I have to printfs in a loop an I want to print the output in two lines, instead of intermingled on one line.
Like this:
printf("| %-7.2f ", Fahrenheit);
which produces:
| -508.00 | -463.00 | -418.00 | -373.00 | -328.00 | -283.00 |
When I add printf("| %-6d", Celsius);
under the printf above, it prints right next to/in the middle of my first printf.
I want the output to be like:
| -508.00 | -463.00 | -418.00 | -373.00 | -328.00 | -283.00 |
| -300 | -275 | -250 | -225 | -200 | -175 | -150 | -125|
instead of the two sets of values being intermingled on the same line.
part of my code:
for(Celsius = CelsiusMin;Celsius <= CelsiusMax; Celsius += CelsiusStep)
{
Fahrenheit = FahrenheitZero + Celsius * CelsiusToFahrenheit;
printf("| %-7.2f ", Fahrenheit);
printf("| %-6d", Celsius);
}
return EXIT_SUCCESS;
}
You can't directly have one sequence of printf()
statements writing to line 1 and a second concurrent sequence of printf()
statements writing to line 2, so you're going to have to fake it.
You probably need something that builds up the two lines of output, and then prints them when they're ready:
char line1[128];
char line2[128];
char *next1 = line1;
char *next2 = line2;
for (int c = -325; c <= -125; c += 25)

Information provided -
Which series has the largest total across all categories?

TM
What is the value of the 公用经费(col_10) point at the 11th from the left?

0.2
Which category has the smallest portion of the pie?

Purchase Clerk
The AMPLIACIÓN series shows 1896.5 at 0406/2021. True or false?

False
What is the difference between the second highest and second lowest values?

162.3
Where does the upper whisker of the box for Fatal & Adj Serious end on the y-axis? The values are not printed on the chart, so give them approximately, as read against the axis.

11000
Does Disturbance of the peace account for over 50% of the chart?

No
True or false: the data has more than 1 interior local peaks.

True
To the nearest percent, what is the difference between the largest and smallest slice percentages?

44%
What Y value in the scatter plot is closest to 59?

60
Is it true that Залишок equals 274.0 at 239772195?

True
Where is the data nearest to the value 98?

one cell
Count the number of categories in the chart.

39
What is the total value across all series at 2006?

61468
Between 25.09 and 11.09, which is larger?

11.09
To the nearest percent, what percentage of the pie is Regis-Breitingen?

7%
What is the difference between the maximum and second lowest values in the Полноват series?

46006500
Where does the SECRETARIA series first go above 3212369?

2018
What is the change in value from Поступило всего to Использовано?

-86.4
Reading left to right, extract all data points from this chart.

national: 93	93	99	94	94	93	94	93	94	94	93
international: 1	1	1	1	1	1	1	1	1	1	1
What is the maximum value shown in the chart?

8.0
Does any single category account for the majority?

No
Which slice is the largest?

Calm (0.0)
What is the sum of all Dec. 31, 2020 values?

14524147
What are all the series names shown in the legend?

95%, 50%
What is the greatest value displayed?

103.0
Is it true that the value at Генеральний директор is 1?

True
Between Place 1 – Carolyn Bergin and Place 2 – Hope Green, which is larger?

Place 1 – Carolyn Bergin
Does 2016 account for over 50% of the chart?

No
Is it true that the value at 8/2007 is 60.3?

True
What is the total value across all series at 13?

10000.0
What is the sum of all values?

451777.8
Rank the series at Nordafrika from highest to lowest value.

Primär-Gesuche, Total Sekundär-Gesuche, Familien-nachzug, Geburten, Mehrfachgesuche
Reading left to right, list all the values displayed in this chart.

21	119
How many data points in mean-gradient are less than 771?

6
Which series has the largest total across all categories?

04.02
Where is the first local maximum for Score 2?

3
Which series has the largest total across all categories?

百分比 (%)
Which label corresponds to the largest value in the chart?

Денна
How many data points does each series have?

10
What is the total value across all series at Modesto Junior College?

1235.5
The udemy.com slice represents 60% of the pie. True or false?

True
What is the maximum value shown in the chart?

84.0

Exercise brief -
Reproduce the whole printf discussion above word for word.

Answer to the exercise -
I have to printfs in a loop an I want to print the output in two lines, instead of intermingled on one line.
Like this:
printf("| %-7.2f ", Fahrenheit);
which produces:
| -508.00 | -463.00 | -418.00 | -373.00 | -328.00 | -283.00 |
When I add printf("| %-6d", Celsius);
under the printf above, it prints right next to/in the middle of my first printf.
I want the output to be like:
| -508.00 | -463.00 | -418.00 | -373.00 | -328.00 | -283.00 |
| -300 | -275 | -250 | -225 | -200 | -175 | -150 | -125|
instead of the two sets of values being intermingled on the same line.
part of my code:
for(Celsius = CelsiusMin;Celsius <= CelsiusMax; Celsius += CelsiusStep)
{
Fahrenheit = FahrenheitZero + Celsius * CelsiusToFahrenheit;
printf("| %-7.2f ", Fahrenheit);
printf("| %-6d", Celsius);
}
return EXIT_SUCCESS;
}
You can't directly have one sequence of printf()
statements writing to line 1 and a second concurrent sequence of printf()
statements writing to line 2, so you're going to have to fake it.
You probably need something that builds up the two lines of output, and then prints them when they're ready:
char line1[128];
char line2[128];
char *next1 = line1;
char *next2 = line2;
for (int c = -325; c <= -125; c += 25)